**TEXT EXCERPT**

Review: 2010 Mercedes-Benz E-Class

Michael Karesh
by Michael Karesh

I’m old enough to remember when Mercedes used the tagline “engineered like no other car in the world,” and no one questioned it. When the 1986 W124 E-Class was introduced, Car & Driver proclaimed it “the best car in the world.” In the quarter-century since, Mercedes’ position in the automotive pecking order has become less certain. Lexus came out of nowhere, and BMW has managed to successfully expand upward from the 3-Series and to become a provider of luxury as well as sport. For 2010 Mercedes has totally redesigned the E-Class. Any chance it’s 1986 all over again?

The styling of the 1986 W124 E-Class was timeless. Noting that the marque’s traditional virtues were no longer bringing in the buyers, Mercedes grafted four oval headlights onto the mid-1990s W210 E-Class to communicate “we’re not stodgy.” That ploy worked for a couple of years, after which many people were wishing the W124 had never been replaced. With the 2003 W211, timeless styling returned, and it hurt. Surrounded by Audiesque grilles and Bangled bodysides, no luxury sedan was easier to lose in a crowd. So, with the 2010 W212 E-Class, Mercedes has again opted for road presence and distinctive styling. Specifically, the new car’s chunkier shape is adorned with a quartet of rectangular headlights and pointless rear fender bulges. The W211 is easily the more beautiful car, but the W212 looks much more like $55,000, even if the design of the hood makes it appear misaligned.

The restyled E-Class interior resembles that of the current C-Class. The shapes are blocky rather than flowing and organic, and might appear overly basic or even cheap were it not for the obvious quality of the materials and subtle detailing. Very German.

Following BMW’s lead, the transmission shifter is an electronic stalk on the steering column, freeing up console real estate for an iDrive-like controller. While a console-mounted shifter no longer makes much functional sense, a car does seem less sporty without one.

The W212 continues Mercedes’ tradition of a relatively high driving position, for better forward visibility than in an Audi or BMW. The front seats continue another Mercedes tradition: they’re much firmer than those in a Volvo or Lexus. While shaped well for support, even the lateral variety, these seats lack the plush feeling many people will expect in a luxury sedan.

**COLLECTED DATA**
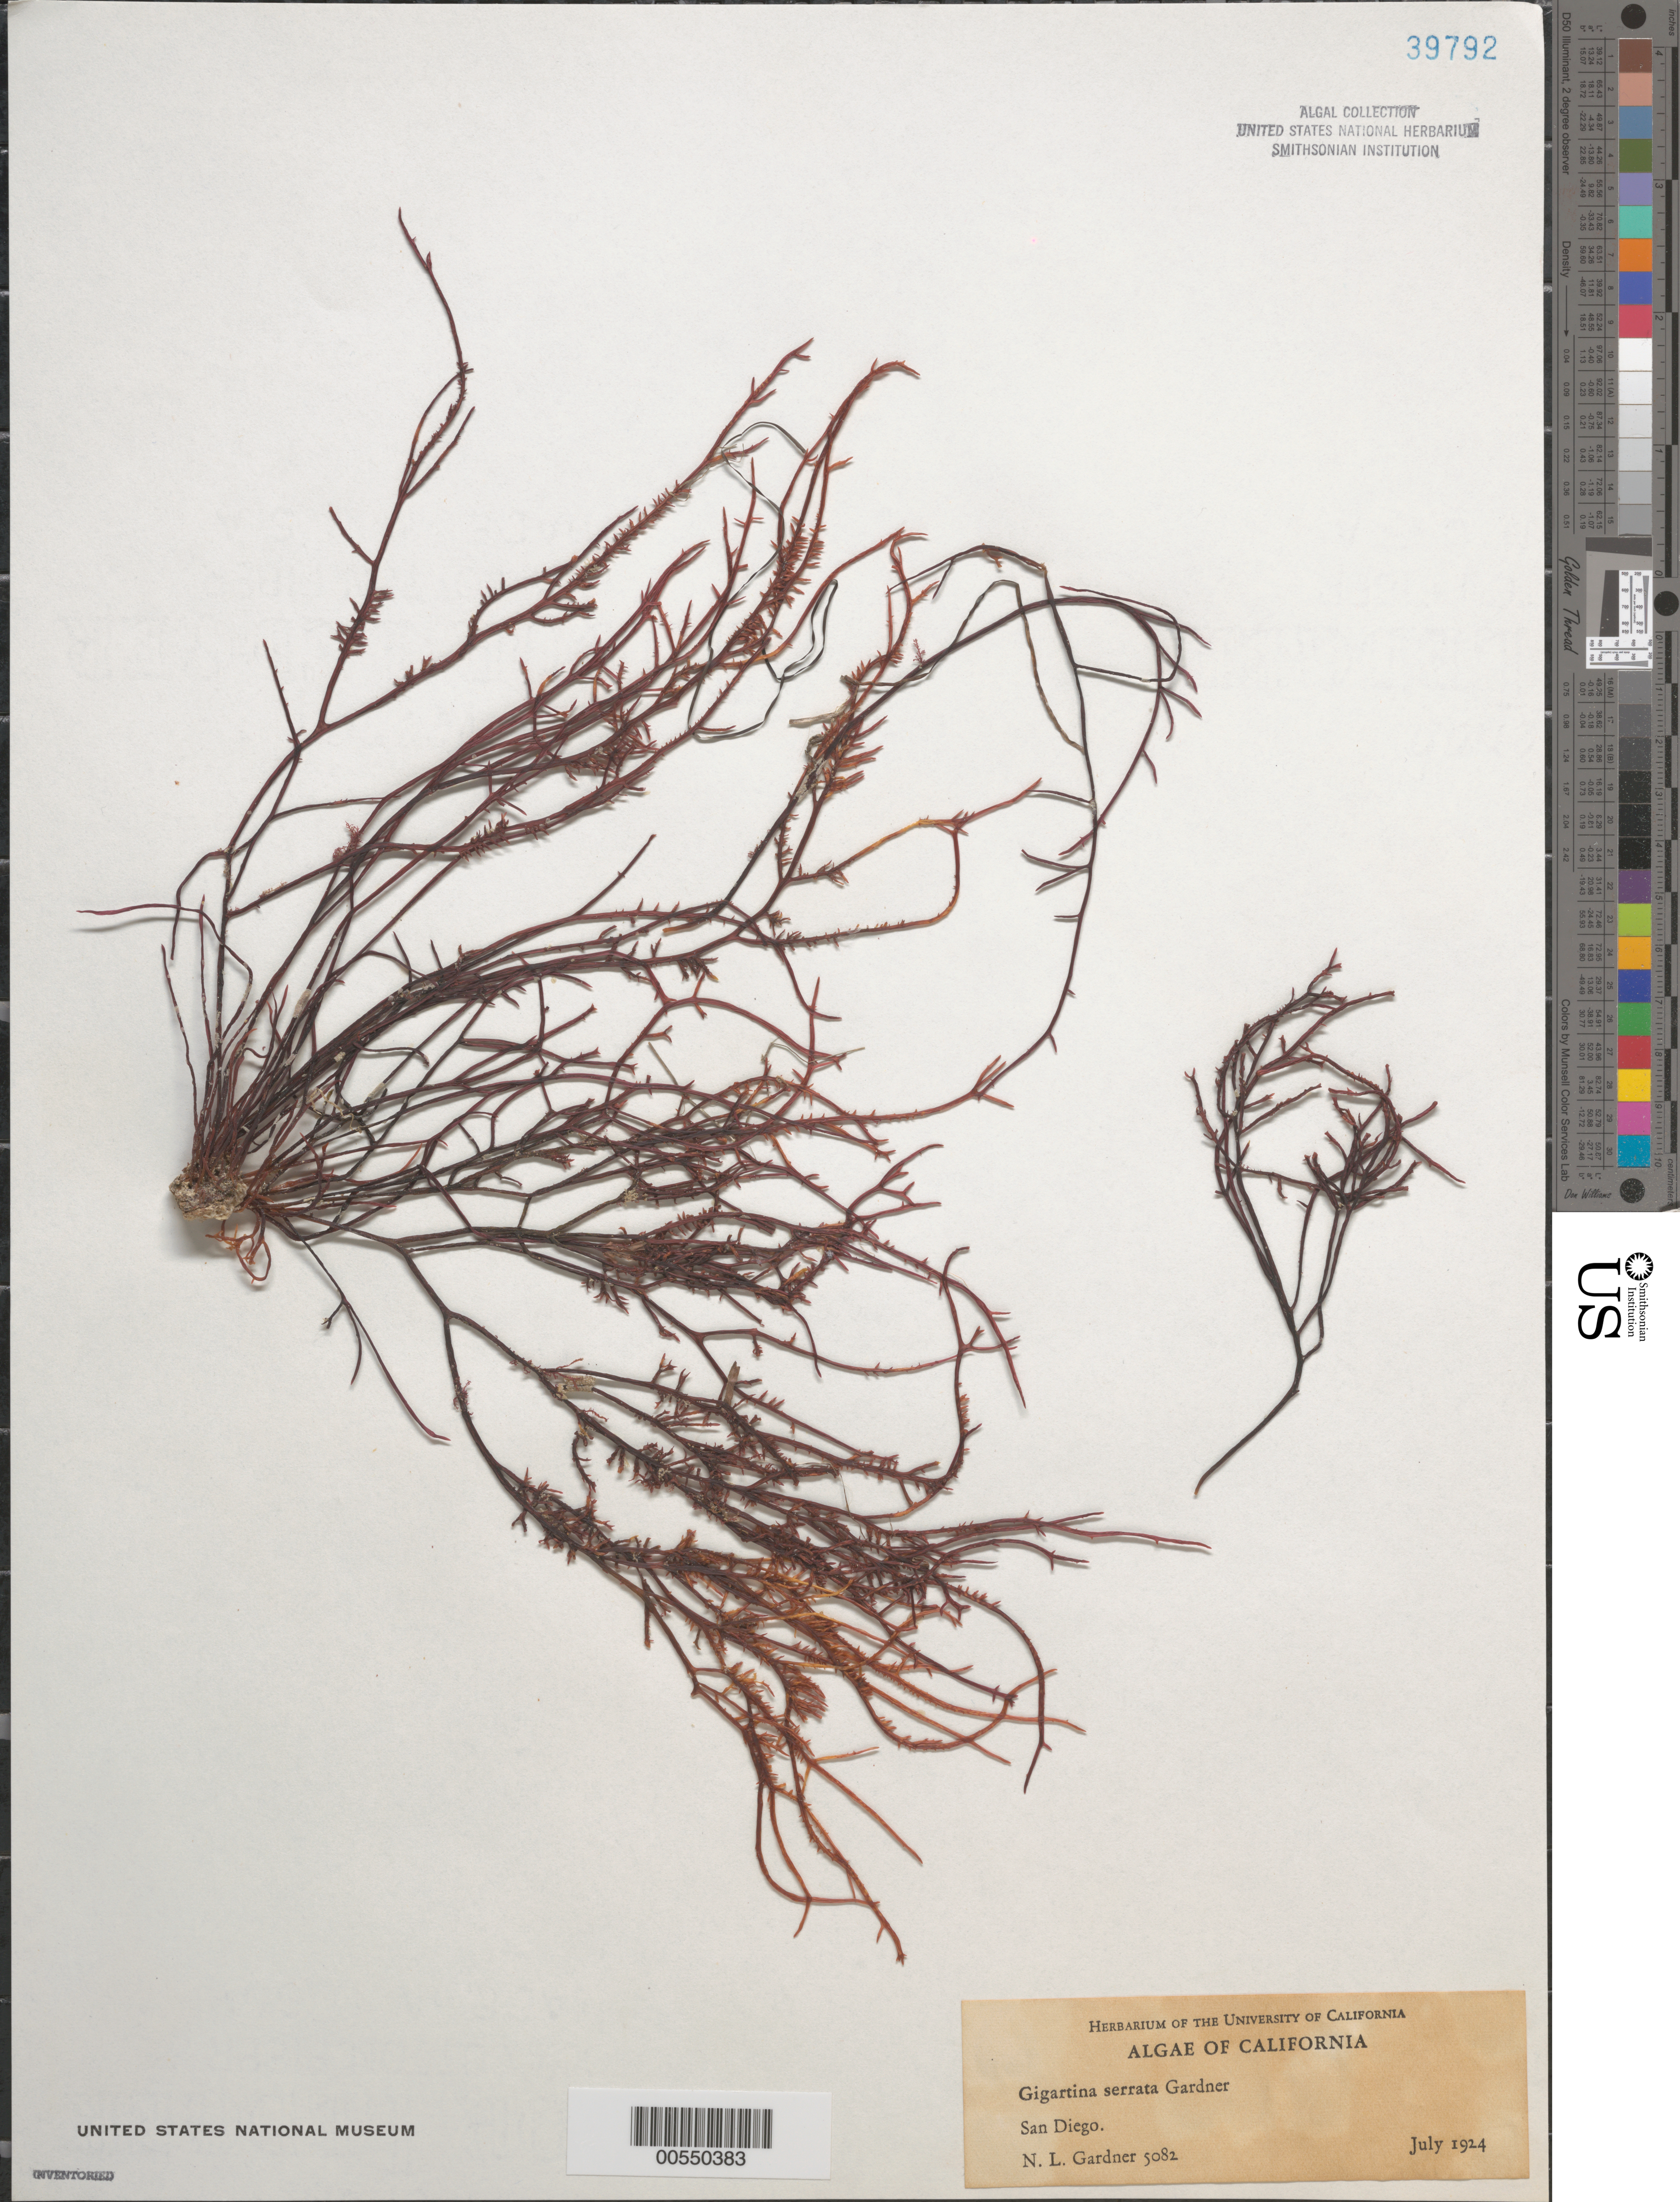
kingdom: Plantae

**YOUR TASKS**
1 – List every E-Class generation code that appears in the Mercedes-Benz E-Class review.
2 – Write the next paragraph of the Mercedes-Benz E-Class review, picking up after its remarks on the firm front seats.

**ANSWERS BELOW**
1 – W124, W210, W211, W212

2 –
The W212 E-Class’s rear seat is an improvement over that in the W211, but continues to lag those in the BMW 5-Series and Infiniti M in terms of comfort and space. The thinking at Mercedes-Benz seems to be that those seeking an adult-worthy rear seat should spring for the S-Class. One thing the rear seat does do (optionally) that those in Asian competitors don’t: fold to expand the trunk.

The great majority of buyers in the United States will opt for the base engine, a 268-horsepower 3.5-liter V6, and for good reason: it’s more than adequate. You can get just as much power in an Accord these days, and some competing sixes offer 300+ horsepower. But the fact of the matter is that most drivers won’t come close to tapping out the E350’s power potential in 99 percent of their driving. This wouldn’t be the case with an old-style four-speed automatic, but when there are seven ratios to select from the engine is always in its powerband. Unlike some earlier iterations of this transmission, the one in the W212 shifts smoothly and with an appropriate frequency.

Mercedes’ pricing can be baffling. In some cases an AMG body kit, sport suspension tuning, and upsized wheels can run over five grand. In other cases—including the 2010 E350—the sport treatment is no extra charge. Sport Package for free? That’s an easy choice.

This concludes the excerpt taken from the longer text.